Exercise prompt — Reproduce verbatim everything in the items from the line containing "Expert-Backed Steps to" down to the line containing "Rating: TVPG", both lines included and nothing outside that span. Leave out the pictures.

---------------

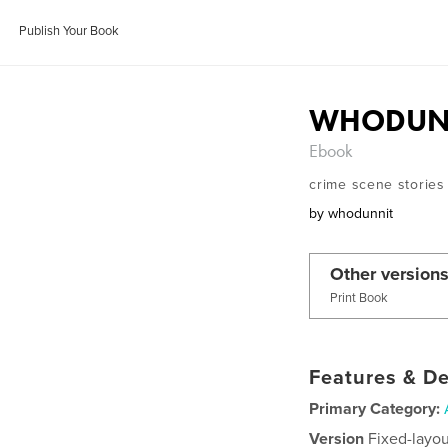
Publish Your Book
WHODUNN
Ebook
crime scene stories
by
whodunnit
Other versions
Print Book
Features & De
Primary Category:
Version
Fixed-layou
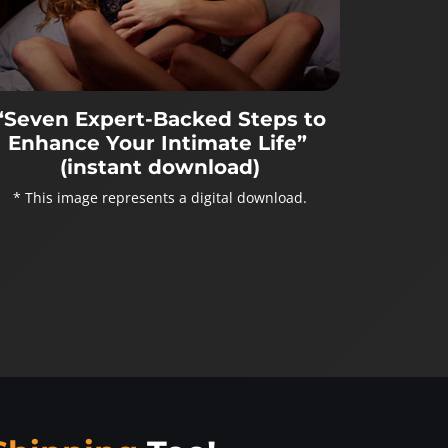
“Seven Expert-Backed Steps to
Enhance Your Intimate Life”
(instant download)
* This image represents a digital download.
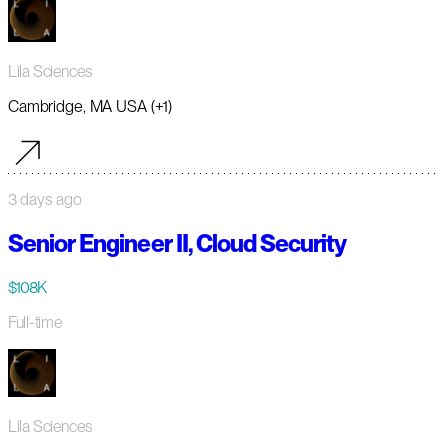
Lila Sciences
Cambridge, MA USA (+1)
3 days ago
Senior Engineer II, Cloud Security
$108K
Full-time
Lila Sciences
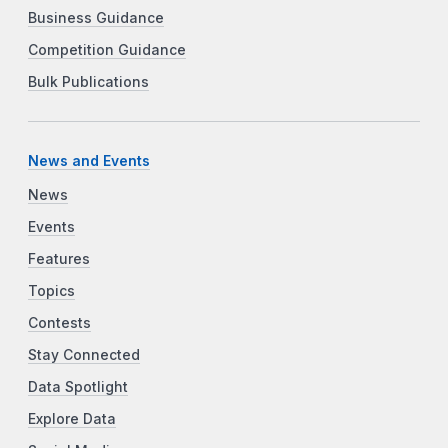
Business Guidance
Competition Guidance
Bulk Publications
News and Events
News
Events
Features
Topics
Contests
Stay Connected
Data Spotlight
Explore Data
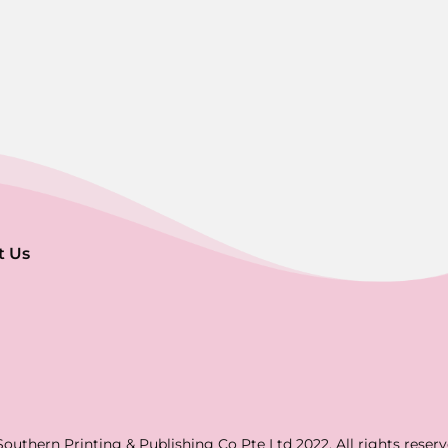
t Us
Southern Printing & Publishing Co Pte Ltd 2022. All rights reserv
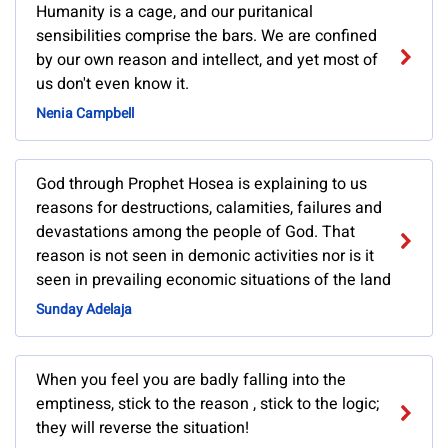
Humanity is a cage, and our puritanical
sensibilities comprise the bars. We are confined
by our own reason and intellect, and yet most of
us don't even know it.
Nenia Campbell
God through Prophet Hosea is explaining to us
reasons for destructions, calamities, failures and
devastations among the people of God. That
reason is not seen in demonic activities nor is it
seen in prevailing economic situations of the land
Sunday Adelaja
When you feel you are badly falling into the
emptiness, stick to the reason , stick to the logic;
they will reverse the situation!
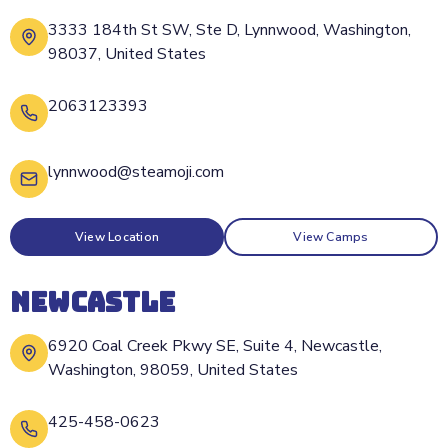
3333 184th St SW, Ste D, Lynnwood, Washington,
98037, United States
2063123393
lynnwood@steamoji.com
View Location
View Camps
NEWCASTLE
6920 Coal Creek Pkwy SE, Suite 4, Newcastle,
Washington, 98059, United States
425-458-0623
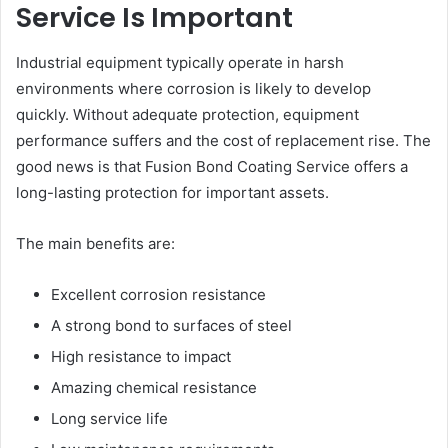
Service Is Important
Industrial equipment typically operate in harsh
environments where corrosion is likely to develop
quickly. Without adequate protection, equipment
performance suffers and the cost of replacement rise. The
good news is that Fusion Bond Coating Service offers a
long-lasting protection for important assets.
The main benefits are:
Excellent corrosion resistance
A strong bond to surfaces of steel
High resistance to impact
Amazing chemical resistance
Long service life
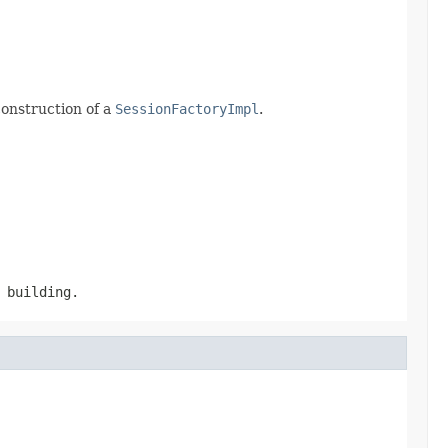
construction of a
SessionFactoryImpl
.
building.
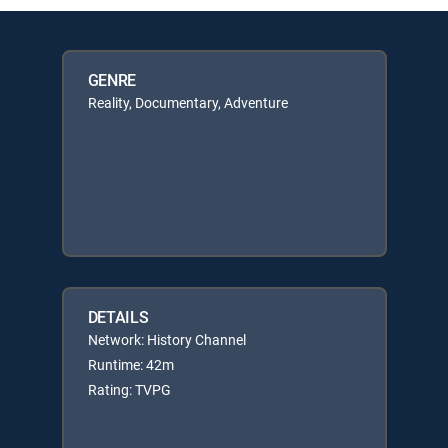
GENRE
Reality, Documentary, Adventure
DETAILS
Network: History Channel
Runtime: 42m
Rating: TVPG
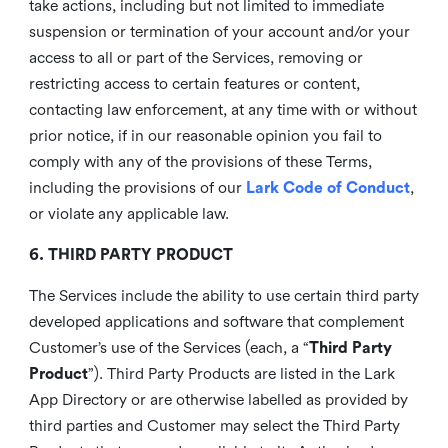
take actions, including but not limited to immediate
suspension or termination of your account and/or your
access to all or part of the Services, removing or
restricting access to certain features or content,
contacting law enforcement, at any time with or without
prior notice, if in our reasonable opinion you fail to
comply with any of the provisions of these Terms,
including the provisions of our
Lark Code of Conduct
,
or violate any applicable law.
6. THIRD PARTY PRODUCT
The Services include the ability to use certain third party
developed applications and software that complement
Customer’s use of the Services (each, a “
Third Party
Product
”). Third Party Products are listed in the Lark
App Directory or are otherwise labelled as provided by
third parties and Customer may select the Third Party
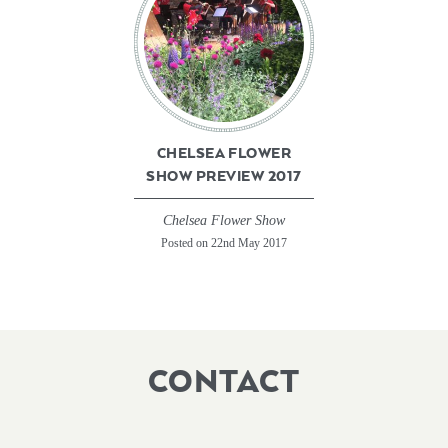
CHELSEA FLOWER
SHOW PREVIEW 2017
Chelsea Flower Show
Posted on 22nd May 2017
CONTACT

---------------

Solution —
“Seven Expert-Backed Steps to
Enhance Your Intimate Life”
(instant download)
* This image represents a digital download.
Lila Sciences
Cambridge, MA USA (+1)
3 days ago
Senior Engineer II, Cloud Security
$108K
Full-time
Lila Sciences
Business Guidance
Competition Guidance
Bulk Publications
News and Events
News
Events
Features
Topics
Contests
Stay Connected
Data Spotlight
Explore Data
t Us
Southern Printing & Publishing Co Pte Ltd 2022. All rights reserv
Humanity is a cage, and our puritanical
sensibilities comprise the bars. We are confined
by our own reason and intellect, and yet most of
us don't even know it.
Nenia Campbell
God through Prophet Hosea is explaining to us
reasons for destructions, calamities, failures and
devastations among the people of God. That
reason is not seen in demonic activities nor is it
seen in prevailing economic situations of the land
Sunday Adelaja
When you feel you are badly falling into the
emptiness, stick to the reason , stick to the logic;
they will reverse the situation!
3333 184th St SW, Ste D, Lynnwood, Washington,
98037, United States
2063123393
lynnwood@steamoji.com
View Location
View Camps
NEWCASTLE
6920 Coal Creek Pkwy SE, Suite 4, Newcastle,
Washington, 98059, United States
425-458-0623
Service Is Important
Industrial equipment typically operate in harsh
environments where corrosion is likely to develop
quickly. Without adequate protection, equipment
performance suffers and the cost of replacement rise. The
good news is that Fusion Bond Coating Service offers a
long-lasting protection for important assets.
The main benefits are:
Excellent corrosion resistance
A strong bond to surfaces of steel
High resistance to impact
Amazing chemical resistance
Long service life
construction of a
SessionFactoryImpl
.
building.
GENRE
Reality, Documentary, Adventure
DETAILS
Network: History Channel
Runtime: 42m
Rating: TVPG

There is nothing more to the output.